Duckworth beat Republican Senator Mark Kirk for his seat in the United States Senate, making her the first woman senator to have seen combat. Also, she was born in Thailand, making her the second Asian-American senator, and the first Thai-American woman in Congress. Duckworth = certified badass.
4. Hillary Clinton
Victoria Woodhull, who believed women should have the right to escape bad marriages and control their own bodies, became the first woman to run for President of the United States (POTUS) in 1872.
Although Hillary Clinton is not the first woman to ever run for POTUS, on July 27, 2016, she became the Democratic Party’s nominee, making her the first woman in United States history to lead the ticket of a major political party.
Upon mourning Clinton’s loss, an author for the “Huffington Post” wrote, “We voted because we wanted to see someone like us run our country. Someone who knew what it felt like to walk around in bodies like ours.”
Hillary Clinton won’t become our first woman president, but according to CNN, her nomination “put the biggest crack in the glass ceiling.”
In addition, Clinton’s won the popular vote by more than 2 million votes, and is on track to receive more popular votes than any American President in United States history besides Barack Obama.

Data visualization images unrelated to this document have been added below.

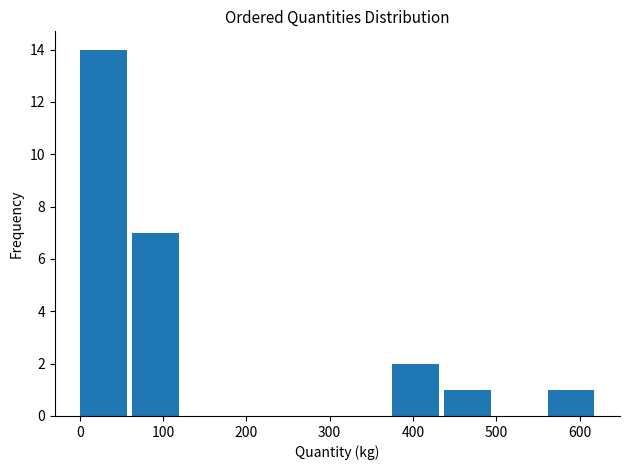

Reading left to right, list every bar in this chart as the range it spans on the x-axis followed by its height. Neither the bar edges nor the heights are printed on the chart, so give them approximately, as read against the axes.

0 to 60: 14
60 to 130: 7
130 to 190: 0
190 to 250: 0
250 to 310: 0
310 to 370: 0
370 to 440: 2
440 to 500: 1
500 to 560: 0
560 to 620: 1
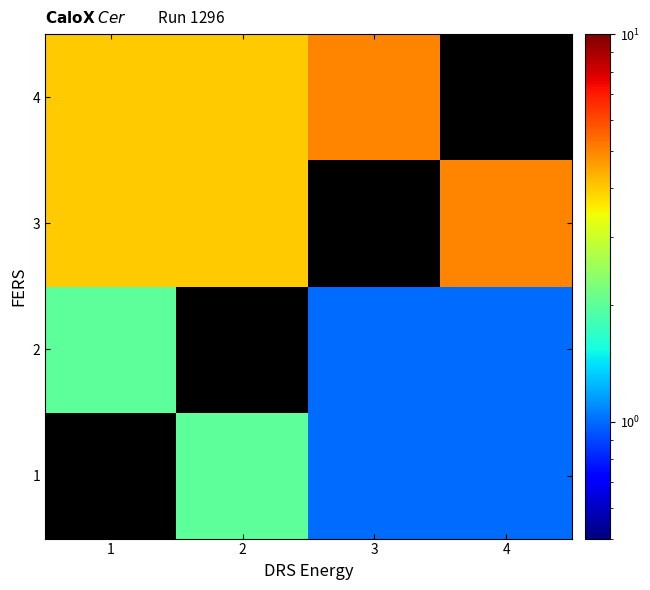

How many values in the 4 series are below 5?

2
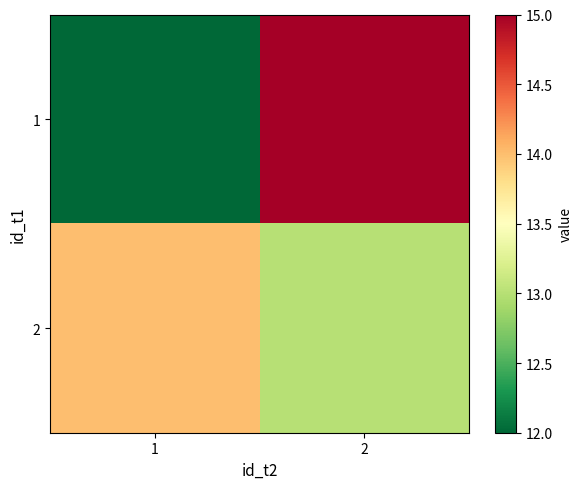

What is the spread (max minus min) of values at 1?

2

Dylan Marron said in his “Unboxing 2016” video, “Just remember, it’s actually humanity that makes things unbearably shitty, and not an arbitrary assignment of time.”
So, yes, 2016 has sucked, but 2017 will also suck if people aren’t called on their bullshit. Hold people accountable; if you hear someone say something sexist, call them out. Do your part, but don’t forget to celebrate the people who do their best to make the world better and safer for everyone, like the women described above.